▸ **AIM OF THE TASK**: Reproduce the data below line for line, without changing a character, but leave out the pictures.

▸ **RECORDED INFORMATION**:
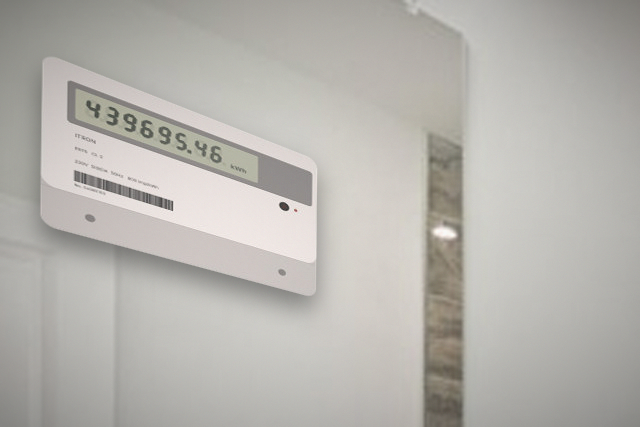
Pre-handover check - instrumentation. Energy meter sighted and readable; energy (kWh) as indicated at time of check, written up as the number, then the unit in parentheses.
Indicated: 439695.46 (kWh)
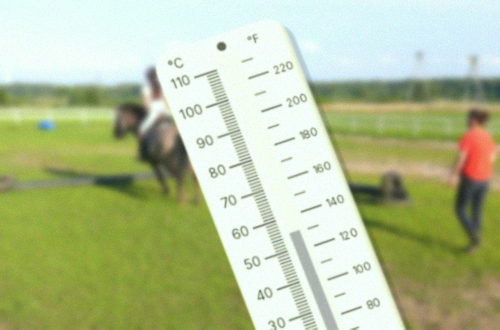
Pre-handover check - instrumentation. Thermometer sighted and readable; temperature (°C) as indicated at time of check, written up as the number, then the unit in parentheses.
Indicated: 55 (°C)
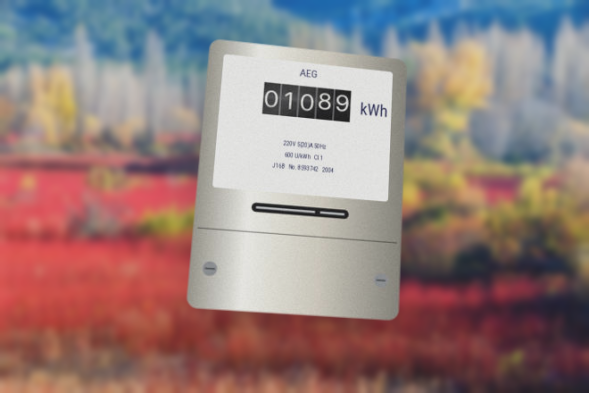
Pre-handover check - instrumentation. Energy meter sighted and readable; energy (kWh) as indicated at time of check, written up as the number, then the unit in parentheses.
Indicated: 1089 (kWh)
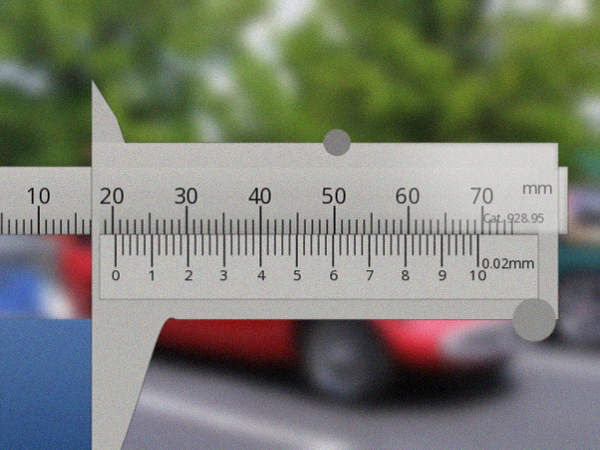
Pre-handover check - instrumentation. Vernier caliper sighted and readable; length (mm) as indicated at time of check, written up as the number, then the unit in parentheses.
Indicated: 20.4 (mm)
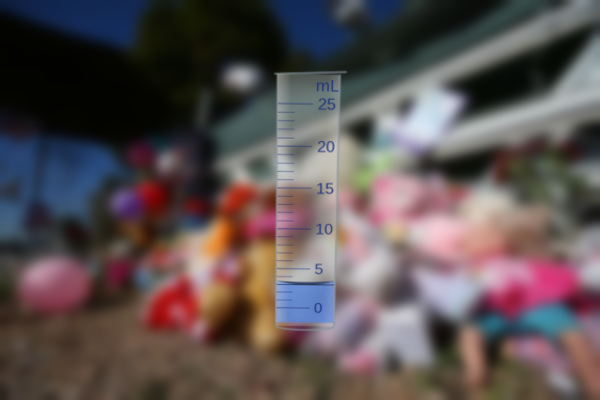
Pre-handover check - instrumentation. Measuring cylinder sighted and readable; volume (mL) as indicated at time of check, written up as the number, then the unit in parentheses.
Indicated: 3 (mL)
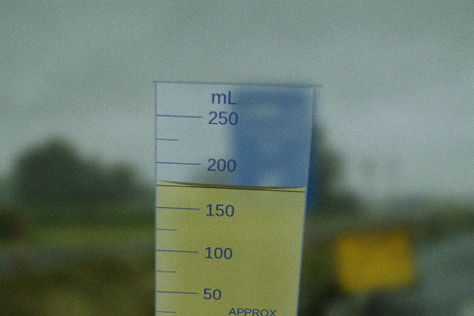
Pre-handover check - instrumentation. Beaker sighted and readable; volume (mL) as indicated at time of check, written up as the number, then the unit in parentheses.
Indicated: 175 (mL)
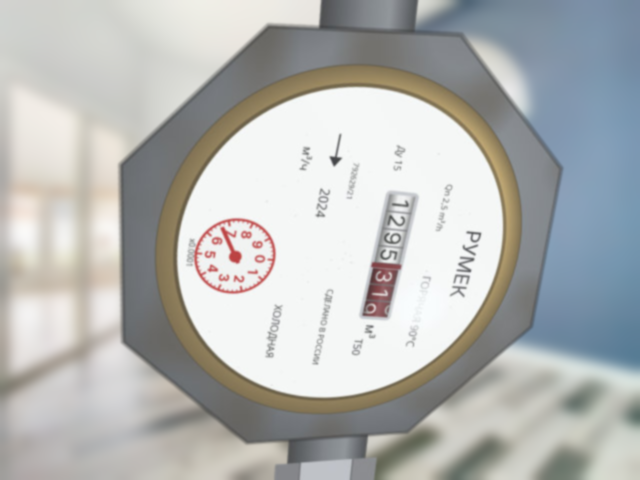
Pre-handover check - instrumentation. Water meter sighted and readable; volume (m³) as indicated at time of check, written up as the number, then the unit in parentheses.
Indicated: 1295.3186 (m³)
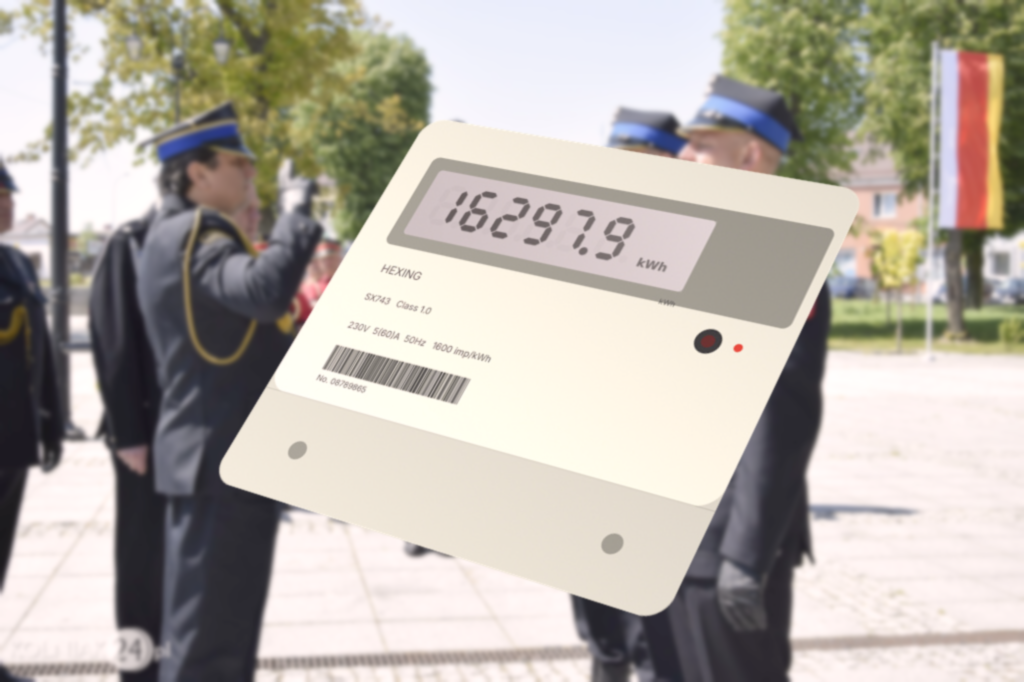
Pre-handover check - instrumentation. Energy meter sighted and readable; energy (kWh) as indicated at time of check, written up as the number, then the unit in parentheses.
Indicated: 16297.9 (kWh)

▸ **RESULT FOR THIS EXERCISE**:
Pre-handover check - instrumentation. Energy meter sighted and readable; energy (kWh) as indicated at time of check, written up as the number, then the unit in parentheses.
Indicated: 439695.46 (kWh)
Pre-handover check - instrumentation. Thermometer sighted and readable; temperature (°C) as indicated at time of check, written up as the number, then the unit in parentheses.
Indicated: 55 (°C)
Pre-handover check - instrumentation. Energy meter sighted and readable; energy (kWh) as indicated at time of check, written up as the number, then the unit in parentheses.
Indicated: 1089 (kWh)
Pre-handover check - instrumentation. Vernier caliper sighted and readable; length (mm) as indicated at time of check, written up as the number, then the unit in parentheses.
Indicated: 20.4 (mm)
Pre-handover check - instrumentation. Measuring cylinder sighted and readable; volume (mL) as indicated at time of check, written up as the number, then the unit in parentheses.
Indicated: 3 (mL)
Pre-handover check - instrumentation. Beaker sighted and readable; volume (mL) as indicated at time of check, written up as the number, then the unit in parentheses.
Indicated: 175 (mL)
Pre-handover check - instrumentation. Water meter sighted and readable; volume (m³) as indicated at time of check, written up as the number, then the unit in parentheses.
Indicated: 1295.3186 (m³)
Pre-handover check - instrumentation. Energy meter sighted and readable; energy (kWh) as indicated at time of check, written up as the number, then the unit in parentheses.
Indicated: 16297.9 (kWh)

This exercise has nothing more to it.